Bible Studies for Life Lesson for May 30: From This Day Forward

Bible Studies for Life Lesson for May 30: From This Day Forward
Dale Austin Jr., associate pastor, Wakeminster Baptist Church, Raleigh
May 17, 2010

Focal Passages: Psalms
51:6-10; Song of Songs 2:15; Acts 18:24-26; Romans 16:3-5a


Marriage is the never ending
construction project. I don’t know about most of you, but my projects around
the house never seem to end. Cleaning out my garage has taken on a life of its
own, and the end is nowhere in sight. A simple definition of marriage from my
dictionary is “a never ending home project.”

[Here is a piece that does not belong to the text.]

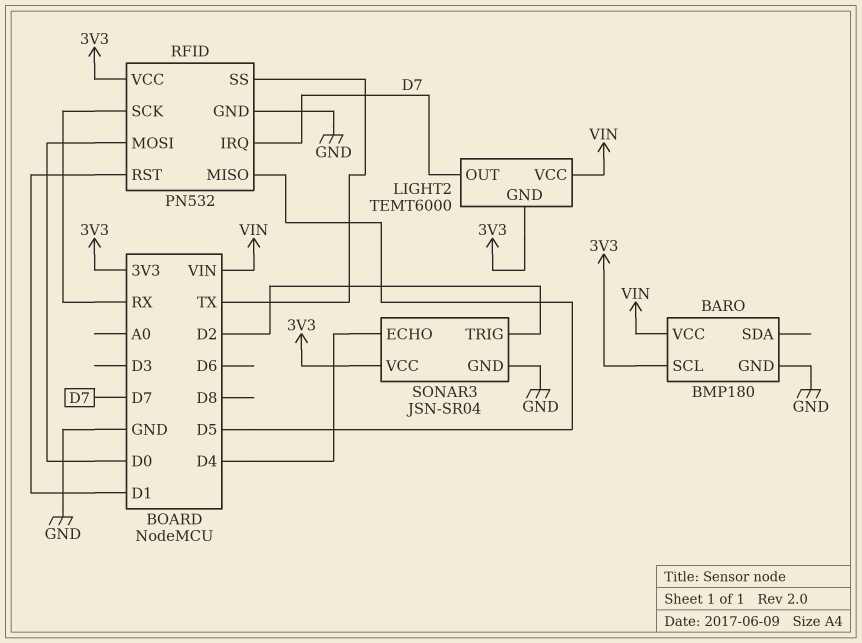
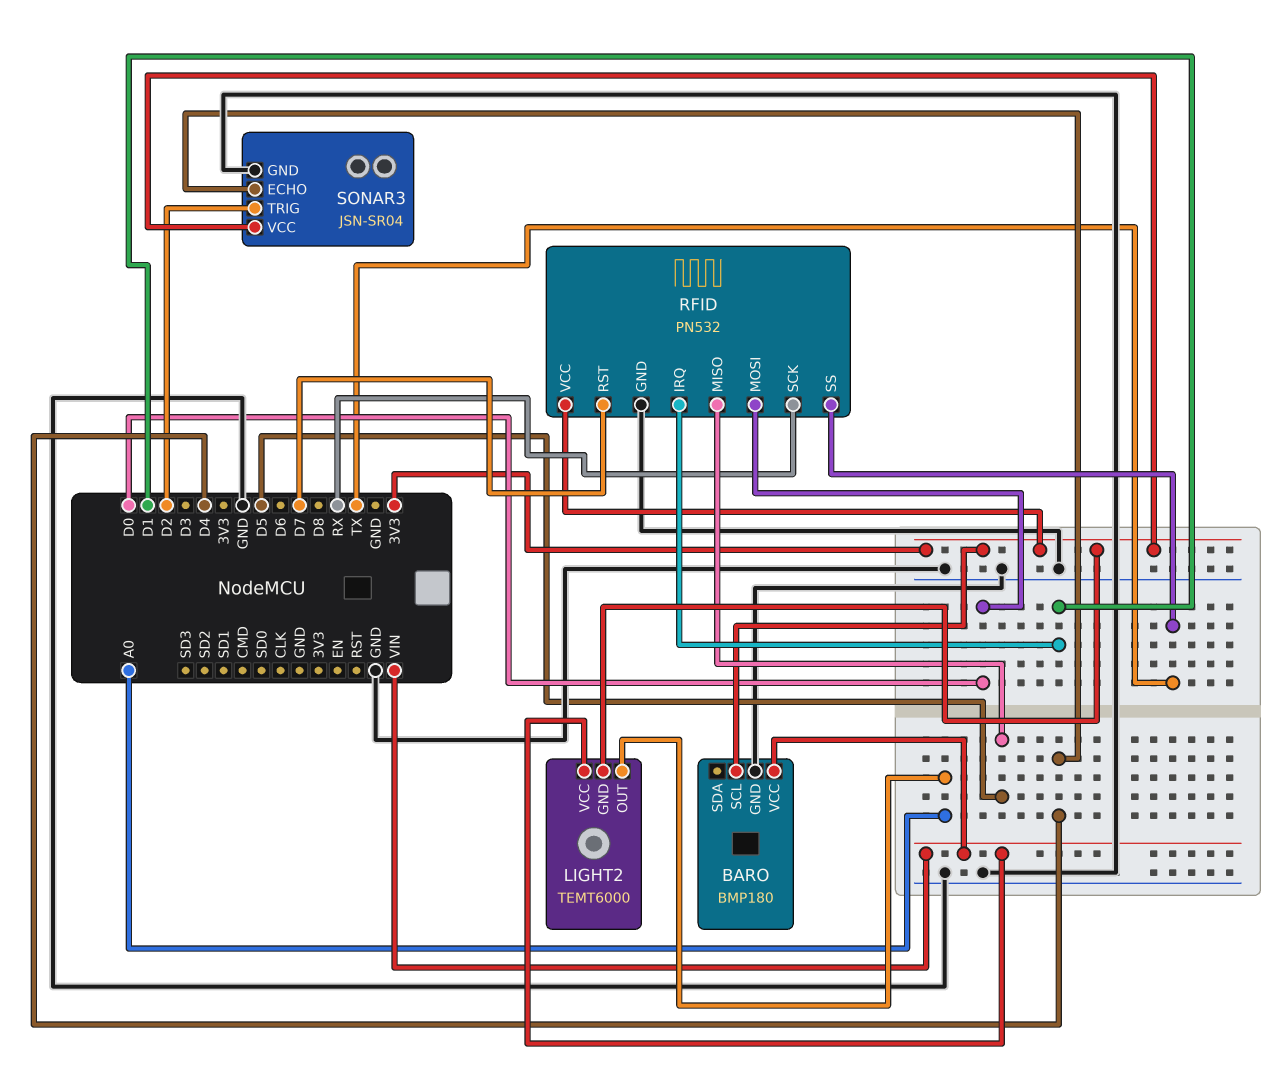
LIGHT2 pin OUT: D7 -> A0
RFID pin IRQ: D7 -> D1
RFID pin RST: D1 -> D7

Marriage requires that both
partners give 100 percent each to continually building and improving this
relationship. In this week’s Bible study, we will explore some of the
requirements to continue to build on our marriages from this day forward.

The scripture passage from
Psalms 51 deals with a way to better communicate with God, and we can take this
example and expand it into communicating with our spouse.
God desires integrity
(truthfulness) from us. There are eight petitions that David notes in this
scripture passage to have a growing relationship with God.

  1. David asked to be
    purified. We also need to admit to each other when we have messed up.
    Confession is a requirement in our relationship with God and with our spouse.
  2. David asked to be washed
    and made whiter than snow. God was going to forgive David. We need to put this
    example into practice and forgive each other.
  3. David asked to experience
    joy and gladness. There is no joy when we are in the midst of sin against God
    or our spouse. We have to come to the realization that our sins bleed the joy
    out of our marriage too.
  4. David requested that his
    crushed bones rejoice again. There is no joy like that of being truly forgiven.
    Marriages that have endured any number of problems can have this same rejoicing
    when forgiveness enters the relationship.
  5. David begged for God to
    turn His face away from his sins. David was not asking God to just ignore the
    problem and look the other way, but he asked God to remember the sin no longer.
    This is a key point in our marriage relationship — when a past sin has been
    confessed and forgiven, it should never be brought back up during a future
    argument lest the wound be reopened.
  6. David pleaded to have
    this guilt blotted out. Our slates should be wiped clean in our marriage.
  7. David petitioned for the
    creation of a clean heart. Some marriages need a new beginning. Some sins can
    penetrate so deeply and hurt so profoundly that only God can help us repair
    them. The word here for “create” a new heart means that something new and pure
    is created by God.
  8. David asked for a
    steadfast spirit. Marriage is not complete without a spiritual relationship
    with God through His Son, Jesus the Messiah. Our marriage relationships need to
    have Jesus as the foundation.

In marriage, little issues
can grow into big issues or even major sins if ignored.

Communication with our
spouse and with God is vital to keep this special relationship growing.